Nos últimos tempos, venho me sentindo levemente entorpecida, com a sensação de que tudo que vivo é sonho, um destes sonhos que não fazem sentido, mas que aceitamos durante o sono como algo bastante lógico e coerente. Talvez eu esteja assistindo filmes demais, essa é a primeira das hipóteses.
É certo que tudo tem seu fim e a noite de hoje não foi diferente. Neste último lançamento do Outras moradas, tirei fotos sorrindo, encontrei pessoas amigas, conheci pessoalmente outras pessoas amigas, me tornei amiga de pessoas que apenas conhecia. Tudo ao som de jazz, que preferi inventar ser bossa-nova: assim pude acreditar que a sensação vagamente familiar que me tomava nada mais era do que a identificação do momento com os eventos que acontecem nas novelas de Manoel Carlos. Talvez eu esteja assistindo novelas demais, eu sei. Essa também é uma das minhas hipóteses.

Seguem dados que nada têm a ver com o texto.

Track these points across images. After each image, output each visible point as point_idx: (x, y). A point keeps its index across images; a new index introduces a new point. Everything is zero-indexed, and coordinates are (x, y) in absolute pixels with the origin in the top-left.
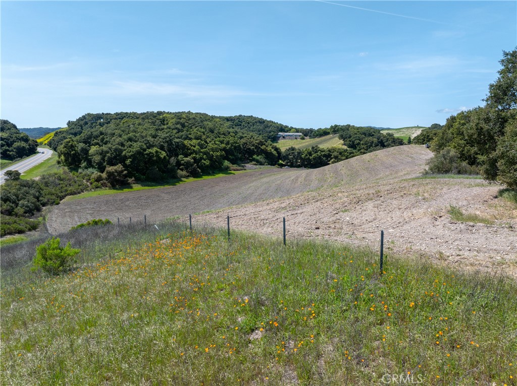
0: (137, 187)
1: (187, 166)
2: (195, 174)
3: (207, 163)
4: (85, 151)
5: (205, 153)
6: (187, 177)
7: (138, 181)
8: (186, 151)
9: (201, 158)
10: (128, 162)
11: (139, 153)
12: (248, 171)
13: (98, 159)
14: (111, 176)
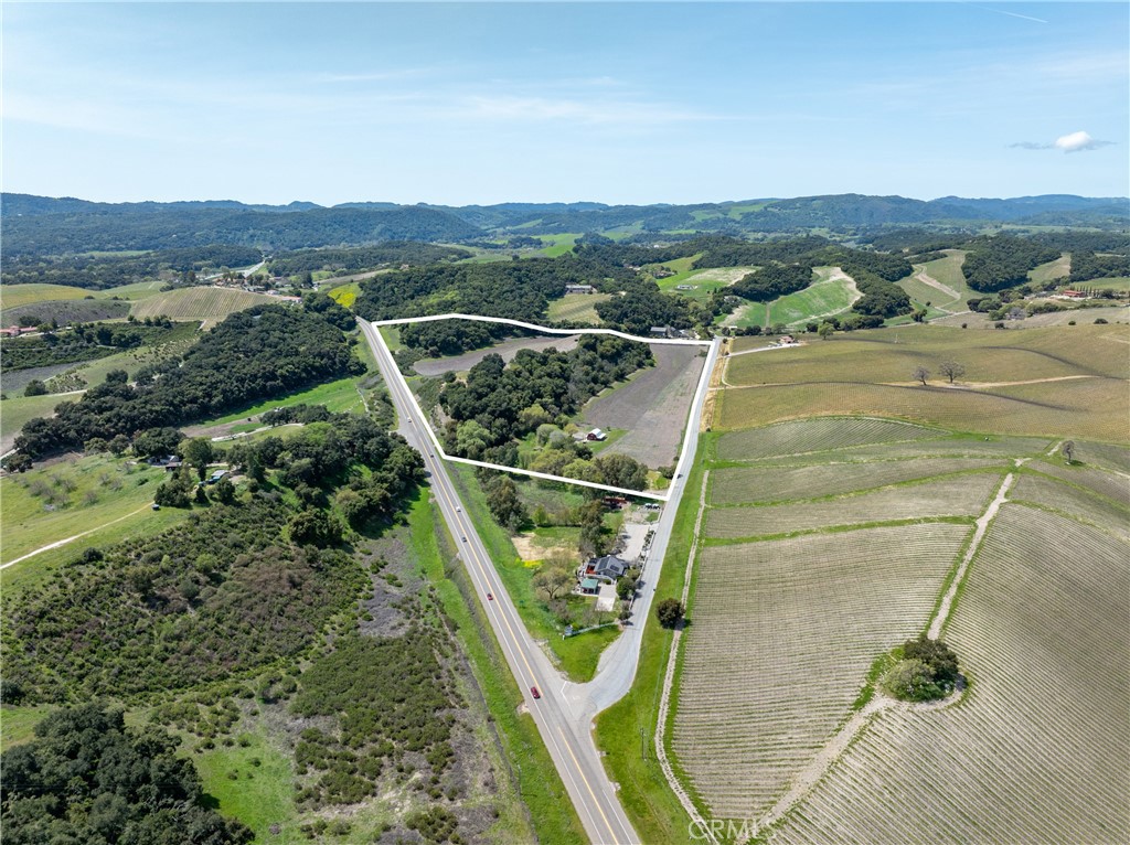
0: (444, 357)
1: (468, 344)
2: (472, 349)
3: (479, 341)
4: (418, 339)
7: (444, 354)
8: (467, 335)
10: (439, 344)
13: (424, 343)
14: (432, 351)
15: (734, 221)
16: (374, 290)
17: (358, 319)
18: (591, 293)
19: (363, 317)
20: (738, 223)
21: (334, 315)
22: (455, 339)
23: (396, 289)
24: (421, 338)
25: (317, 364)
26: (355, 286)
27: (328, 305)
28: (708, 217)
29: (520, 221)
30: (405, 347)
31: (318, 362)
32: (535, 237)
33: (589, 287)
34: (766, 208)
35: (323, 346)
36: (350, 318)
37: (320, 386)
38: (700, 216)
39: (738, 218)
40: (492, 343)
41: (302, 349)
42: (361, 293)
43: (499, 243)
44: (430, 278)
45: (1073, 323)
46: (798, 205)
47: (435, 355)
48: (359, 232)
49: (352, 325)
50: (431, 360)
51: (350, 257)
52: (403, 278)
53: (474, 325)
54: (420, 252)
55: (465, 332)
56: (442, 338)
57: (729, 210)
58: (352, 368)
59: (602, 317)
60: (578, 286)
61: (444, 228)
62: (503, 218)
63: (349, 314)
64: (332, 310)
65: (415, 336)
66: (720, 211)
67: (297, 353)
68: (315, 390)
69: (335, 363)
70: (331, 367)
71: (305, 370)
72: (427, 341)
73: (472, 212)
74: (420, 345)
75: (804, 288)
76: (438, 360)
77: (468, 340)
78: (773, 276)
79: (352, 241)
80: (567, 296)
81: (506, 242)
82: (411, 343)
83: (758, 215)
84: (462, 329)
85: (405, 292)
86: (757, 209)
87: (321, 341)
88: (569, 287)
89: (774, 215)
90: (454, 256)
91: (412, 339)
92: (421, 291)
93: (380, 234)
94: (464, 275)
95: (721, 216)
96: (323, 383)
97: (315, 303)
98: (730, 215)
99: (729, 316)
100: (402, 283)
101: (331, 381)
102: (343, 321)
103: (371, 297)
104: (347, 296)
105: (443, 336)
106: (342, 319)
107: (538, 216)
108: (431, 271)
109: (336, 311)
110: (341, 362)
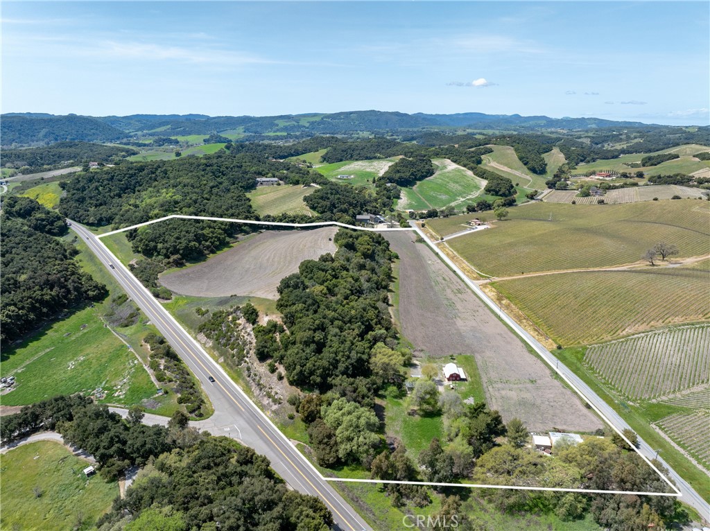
0: (188, 264)
1: (208, 247)
2: (213, 252)
3: (217, 243)
4: (155, 247)
5: (216, 237)
6: (209, 254)
7: (187, 261)
8: (206, 238)
9: (214, 241)
10: (181, 252)
11: (186, 246)
12: (241, 242)
13: (165, 251)
14: (175, 260)
15: (305, 127)
16: (78, 190)
17: (69, 221)
18: (279, 184)
19: (73, 219)
20: (308, 128)
21: (43, 220)
22: (197, 244)
23: (100, 188)
24: (160, 246)
25: (47, 297)
26: (55, 185)
27: (33, 209)
28: (287, 124)
29: (153, 127)
30: (141, 257)
31: (48, 294)
32: (173, 138)
33: (276, 179)
34: (322, 119)
35: (47, 269)
36: (60, 223)
37: (56, 326)
38: (282, 124)
39: (307, 125)
40: (228, 243)
41: (23, 278)
42: (64, 194)
43: (147, 142)
44: (131, 176)
45: (656, 199)
46: (342, 117)
47: (179, 264)
48: (27, 135)
49: (64, 230)
50: (175, 270)
51: (29, 155)
52: (106, 176)
53: (210, 227)
54: (92, 151)
55: (203, 235)
56: (183, 245)
57: (300, 120)
58: (91, 293)
59: (313, 208)
60: (264, 179)
61: (98, 132)
62: (139, 125)
63: (59, 218)
64: (38, 215)
65: (152, 244)
66: (294, 121)
67: (16, 285)
68: (50, 333)
69: (68, 291)
70: (65, 297)
71: (33, 309)
72: (167, 249)
73: (113, 120)
74: (159, 254)
75: (431, 175)
76: (184, 270)
77: (208, 243)
78: (409, 166)
79: (21, 142)
80: (259, 187)
81: (152, 141)
82: (148, 252)
83: (319, 123)
84: (200, 232)
85: (110, 190)
86: (317, 119)
87: (44, 262)
88: (258, 179)
89: (329, 123)
90: (123, 153)
91: (148, 247)
92: (127, 188)
93: (45, 136)
94: (165, 172)
95: (296, 124)
96: (58, 320)
97: (17, 208)
98: (301, 123)
99: (399, 201)
100: (105, 182)
101: (67, 316)
102: (52, 227)
103: (77, 197)
104: (47, 196)
105: (184, 242)
106: (52, 223)
107: (166, 123)
108: (132, 169)
109: (43, 216)
110: (76, 289)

Que vivemos eternamente de fantasias, sempre tive certeza e jamais neguei as minhas. Mas eis que conto a cena mais surreal deste meu último sonho: onze escritores sentados ao mesmo tempo numa pizzaria. Duas mesas, papo agradável, clima descontraído. Eu, no meio deles, eu, que sempre evito conviver com grupos por medo de abusos coletivos de compreensão. É madrugada, sim, sei. Mas estou acordada e o que narro não surgiu durante o sono. É a minha realidade, esta que vem me causando muito mais estranheza do que os filmes do David Lynch.
As pessoas que foram ao lançamento do Outras moradas não desconfiam que eu morro de medo de autografar os meus livros. Sempre acho que escreverei alguma coisa errada, que direi algo tolo, sem sentido. As pessoas que foram ao lançamento do Outras moradas nem desconfiam que temo não corresponder o tamanho de sua consideração. Sou bastante esquecida e sofro muito quando sou desatenciosa com aqueles que são bons comigo. As pessoas que foram ao lançamento do Outras moradas e me viriam com aquele vestido dourado, desconhecem a angústia que sinto durante as minhas festas: tento sempre prolongar os momentos que vivo, não gosto de aceitar o fim das coisas.
Algumas pessoas que conheço e dizem que gostam muito de mim não tem comigo a menor consideração. Outras, que mal convivo, nutrem por mim afeição. Meu irmão, outra dia, brigou comigo e disse: pobre de você que vive de migalhas de felicidade. É, talvez ele tenha razão. Porque permaneço aqui, nesta noite, com fome. Mas sempre embriagada de vida.